THE REQUEST: Render every line of the data below as a Markdown table with two columns, Row and Text. Put the line's number in Row and the line itself in Text, and leave out blank lines.
━━━
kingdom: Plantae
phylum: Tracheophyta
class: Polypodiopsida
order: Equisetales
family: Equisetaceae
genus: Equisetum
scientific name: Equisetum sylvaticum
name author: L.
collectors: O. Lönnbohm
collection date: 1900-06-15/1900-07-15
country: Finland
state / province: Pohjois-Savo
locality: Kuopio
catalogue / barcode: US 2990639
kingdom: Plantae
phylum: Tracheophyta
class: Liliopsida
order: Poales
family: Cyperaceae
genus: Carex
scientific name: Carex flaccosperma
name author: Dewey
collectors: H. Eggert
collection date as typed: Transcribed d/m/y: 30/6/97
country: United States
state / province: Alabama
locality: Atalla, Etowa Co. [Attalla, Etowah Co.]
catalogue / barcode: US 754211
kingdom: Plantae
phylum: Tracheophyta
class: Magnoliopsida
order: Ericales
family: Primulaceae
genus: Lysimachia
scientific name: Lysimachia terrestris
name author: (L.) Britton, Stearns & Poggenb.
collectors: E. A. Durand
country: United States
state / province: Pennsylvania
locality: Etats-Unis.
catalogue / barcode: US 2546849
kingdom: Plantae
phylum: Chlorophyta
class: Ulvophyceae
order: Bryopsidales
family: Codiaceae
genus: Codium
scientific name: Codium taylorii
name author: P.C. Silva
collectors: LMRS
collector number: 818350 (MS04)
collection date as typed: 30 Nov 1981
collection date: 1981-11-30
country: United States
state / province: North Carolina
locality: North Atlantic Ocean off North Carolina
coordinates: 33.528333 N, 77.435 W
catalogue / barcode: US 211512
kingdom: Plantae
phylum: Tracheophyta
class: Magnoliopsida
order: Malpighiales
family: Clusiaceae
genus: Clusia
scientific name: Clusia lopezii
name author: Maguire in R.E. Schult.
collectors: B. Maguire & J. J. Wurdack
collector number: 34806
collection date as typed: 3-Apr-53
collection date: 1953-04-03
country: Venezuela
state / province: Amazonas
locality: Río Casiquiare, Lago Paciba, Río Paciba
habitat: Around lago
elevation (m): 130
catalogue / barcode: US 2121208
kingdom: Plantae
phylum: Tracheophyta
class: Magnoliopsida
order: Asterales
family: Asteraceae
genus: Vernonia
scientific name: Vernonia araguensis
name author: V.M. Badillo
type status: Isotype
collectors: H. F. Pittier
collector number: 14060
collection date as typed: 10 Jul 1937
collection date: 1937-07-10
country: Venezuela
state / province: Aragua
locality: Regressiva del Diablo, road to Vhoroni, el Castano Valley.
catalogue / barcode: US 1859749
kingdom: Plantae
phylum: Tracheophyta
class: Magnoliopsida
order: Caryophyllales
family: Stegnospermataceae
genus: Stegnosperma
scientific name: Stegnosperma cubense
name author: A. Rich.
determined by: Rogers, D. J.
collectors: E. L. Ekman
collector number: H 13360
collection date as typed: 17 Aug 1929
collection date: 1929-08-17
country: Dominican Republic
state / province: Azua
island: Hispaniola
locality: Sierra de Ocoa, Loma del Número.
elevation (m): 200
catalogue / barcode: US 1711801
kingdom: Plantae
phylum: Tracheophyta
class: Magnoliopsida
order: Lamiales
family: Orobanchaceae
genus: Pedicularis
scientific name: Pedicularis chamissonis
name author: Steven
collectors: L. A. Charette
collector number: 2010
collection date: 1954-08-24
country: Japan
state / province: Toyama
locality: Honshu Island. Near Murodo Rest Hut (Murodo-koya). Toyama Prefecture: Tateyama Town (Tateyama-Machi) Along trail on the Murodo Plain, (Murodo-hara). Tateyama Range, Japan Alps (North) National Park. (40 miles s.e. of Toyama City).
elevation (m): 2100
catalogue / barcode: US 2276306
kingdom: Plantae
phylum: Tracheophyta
━━━
THE REPLY:
| Row | Text |
|---|---|
| 1 | kingdom: Plantae |
| 2 | phylum: Tracheophyta |
| 3 | class: Polypodiopsida |
| 4 | order: Equisetales |
| 5 | family: Equisetaceae |
| 6 | genus: Equisetum |
| 7 | scientific name: Equisetum sylvaticum |
| 8 | name author: L. |
| 9 | collectors: O. Lönnbohm |
| 10 | collection date: 1900-06-15/1900-07-15 |
| 11 | country: Finland |
| 12 | state / province: Pohjois-Savo |
| 13 | locality: Kuopio |
| 14 | catalogue / barcode: US 2990639 |
| 15 | kingdom: Plantae |
| 16 | phylum: Tracheophyta |
| 17 | class: Liliopsida |
| 18 | order: Poales |
| 19 | family: Cyperaceae |
| 20 | genus: Carex |
| 21 | scientific name: Carex flaccosperma |
| 22 | name author: Dewey |
| 23 | collectors: H. Eggert |
| 24 | collection date as typed: Transcribed d/m/y: 30/6/97 |
| 25 | country: United States |
| 26 | state / province: Alabama |
| 27 | locality: Atalla, Etowa Co. [Attalla, Etowah Co.] |
| 28 | catalogue / barcode: US 754211 |
| 29 | kingdom: Plantae |
| 30 | phylum: Tracheophyta |
| 31 | class: Magnoliopsida |
| 32 | order: Ericales |
| 33 | family: Primulaceae |
| 34 | genus: Lysimachia |
| 35 | scientific name: Lysimachia terrestris |
| 36 | name author: (L.) Britton, Stearns & Poggenb. |
| 37 | collectors: E. A. Durand |
| 38 | country: United States |
| 39 | state / province: Pennsylvania |
| 40 | locality: Etats-Unis. |
| 41 | catalogue / barcode: US 2546849 |
| 42 | kingdom: Plantae |
| 43 | phylum: Chlorophyta |
| 44 | class: Ulvophyceae |
| 45 | order: Bryopsidales |
| 46 | family: Codiaceae |
| 47 | genus: Codium |
| 48 | scientific name: Codium taylorii |
| 49 | name author: P.C. Silva |
| 50 | collectors: LMRS |
| 51 | collector number: 818350 (MS04) |
| 52 | collection date as typed: 30 Nov 1981 |
| 53 | collection date: 1981-11-30 |
| 54 | country: United States |
| 55 | state / province: North Carolina |
| 56 | locality: North Atlantic Ocean off North Carolina |
| 57 | coordinates: 33.528333 N, 77.435 W |
| 58 | catalogue / barcode: US 211512 |
| 59 | kingdom: Plantae |
| 60 | phylum: Tracheophyta |
| 61 | class: Magnoliopsida |
| 62 | order: Malpighiales |
| 63 | family: Clusiaceae |
| 64 | genus: Clusia |
| 65 | scientific name: Clusia lopezii |
| 66 | name author: Maguire in R.E. Schult. |
| 67 | collectors: B. Maguire & J. J. Wurdack |
| 68 | collector number: 34806 |
| 69 | collection date as typed: 3-Apr-53 |
| 70 | collection date: 1953-04-03 |
| 71 | country: Venezuela |
| 72 | state / province: Amazonas |
| 73 | locality: Río Casiquiare, Lago Paciba, Río Paciba |
| 74 | habitat: Around lago |
| 75 | elevation (m): 130 |
| 76 | catalogue / barcode: US 2121208 |
| 77 | kingdom: Plantae |
| 78 | phylum: Tracheophyta |
| 79 | class: Magnoliopsida |
| 80 | order: Asterales |
| 81 | family: Asteraceae |
| 82 | genus: Vernonia |
| 83 | scientific name: Vernonia araguensis |
| 84 | name author: V.M. Badillo |
| 85 | type status: Isotype |
| 86 | collectors: H. F. Pittier |
| 87 | collector number: 14060 |
| 88 | collection date as typed: 10 Jul 1937 |
| 89 | collection date: 1937-07-10 |
| 90 | country: Venezuela |
| 91 | state / province: Aragua |
| 92 | locality: Regressiva del Diablo, road to Vhoroni, el Castano Valley. |
| 93 | catalogue / barcode: US 1859749 |
| 94 | kingdom: Plantae |
| 95 | phylum: Tracheophyta |
| 96 | class: Magnoliopsida |
| 97 | order: Caryophyllales |
| 98 | family: Stegnospermataceae |
| 99 | genus: Stegnosperma |
| 100 | scientific name: Stegnosperma cubense |
| 101 | name author: A. Rich. |
| 102 | determined by: Rogers, D. J. |
| 103 | collectors: E. L. Ekman |
| 104 | collector number: H 13360 |
| 105 | collection date as typed: 17 Aug 1929 |
| 106 | collection date: 1929-08-17 |
| 107 | country: Dominican Republic |
| 108 | state / province: Azua |
| 109 | island: Hispaniola |
| 110 | locality: Sierra de Ocoa, Loma del Número. |
| 111 | elevation (m): 200 |
| 112 | catalogue / barcode: US 1711801 |
| 113 | kingdom: Plantae |
| 114 | phylum: Tracheophyta |
| 115 | class: Magnoliopsida |
| 116 | order: Lamiales |
| 117 | family: Orobanchaceae |
| 118 | genus: Pedicularis |
| 119 | scientific name: Pedicularis chamissonis |
| 120 | name author: Steven |
| 121 | collectors: L. A. Charette |
| 122 | collector number: 2010 |
| 123 | collection date: 1954-08-24 |
| 124 | country: Japan |
| 125 | state / province: Toyama |
| 126 | locality: Honshu Island. Near Murodo Rest Hut (Murodo-koya). Toyama Prefecture: Tateyama Town (Tateyama-Machi) Along trail on the Murodo Plain, (Murodo-hara). Tateyama Range, Japan Alps (North) National Park. (40 miles s.e. of Toyama City). |
| 127 | elevation (m): 2100 |
| 128 | catalogue / barcode: US 2276306 |
| 129 | kingdom: Plantae |
| 130 | phylum: Tracheophyta |